QUOTED PASSAGE
* START *

Sunday, December 03, 2017

Market Day

The Sunday market just outside El Alquilán (the town near the Almería airport) is massive. It starts on a roundabout - things in Andalucía are often informal - and reaches up a roadway for a kilometre or more. There's a roast chicken stand at the bottom, together with a chocolate and churro waggon and a number of tables, and then the market begins. The first half a kilometre is for clothes - cheap shoes, bras, tee shirts, jackets, children's outfits, hats, sweaters and scarves. The stalls are on each side. 'Cheap, cheap, how do we do it?' calls one toothless old chap. 'Buy them now, these prices can't last', shouts a scrawny-looking woman. The market-people are Arabs, Spaniards, Gypsies, Africans, Orientals and many others. The walkway is crowded. There are thousands of people looking for a bargain. Some are returning from further up the market, where the cheese, fruit, olives and ornamental plants are sold. Among the crowds, a number of manteros - Africans without papers -  hover over a sheet covered in shoes or CDs, watching for the brightly-uniformed municipal cop, whose job is either to fine them, or more likely frighten them away. The Africans will pick up their sheet by the four corners and be off, as the cop comes within about fifty metres of them. They head out and around, setting up once again just behind him.

* END *

DATASET CONTENT
* START *

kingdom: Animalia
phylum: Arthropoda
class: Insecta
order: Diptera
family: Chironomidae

* END *
* START *

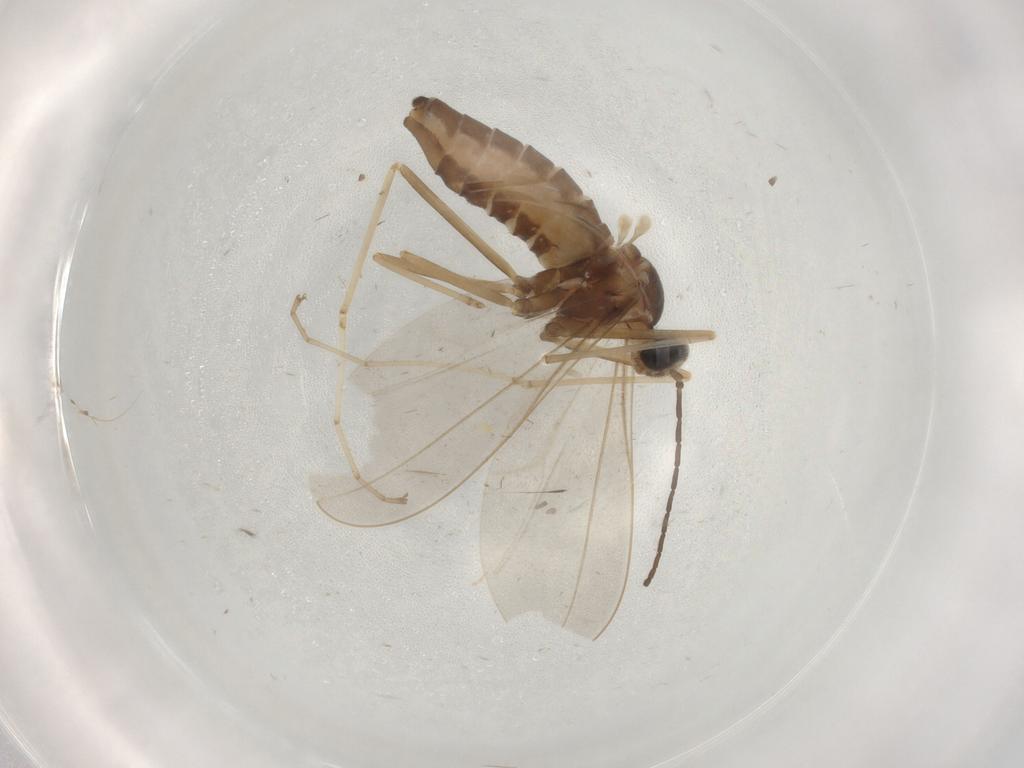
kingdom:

* END *
* START *

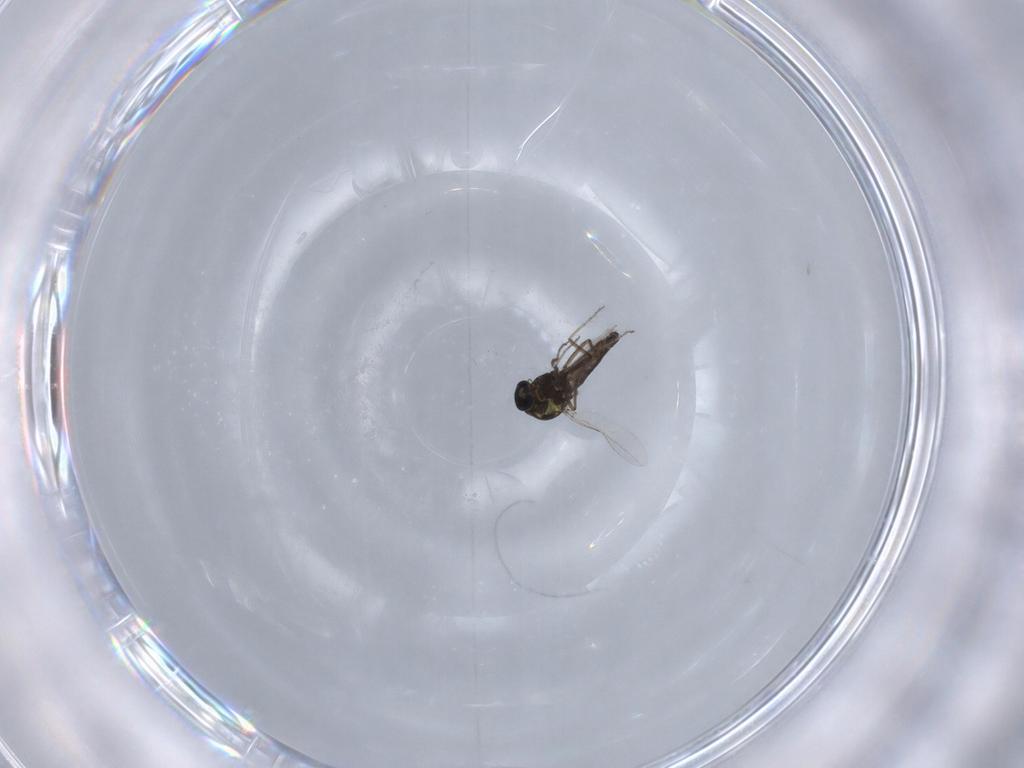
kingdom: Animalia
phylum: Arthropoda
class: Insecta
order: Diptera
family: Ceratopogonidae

* END *

REQUIRED ACTIONS
1. Translate this sentence from the text on the Sunday market into Spanish: "There are thousands of people looking for a bargain."
2. According to the text on the Sunday market, what is sold further up the market?

FULL ANSWERS
1. Hay miles de personas buscando una ganga.

2. Cheese, fruit, olives and ornamental plants.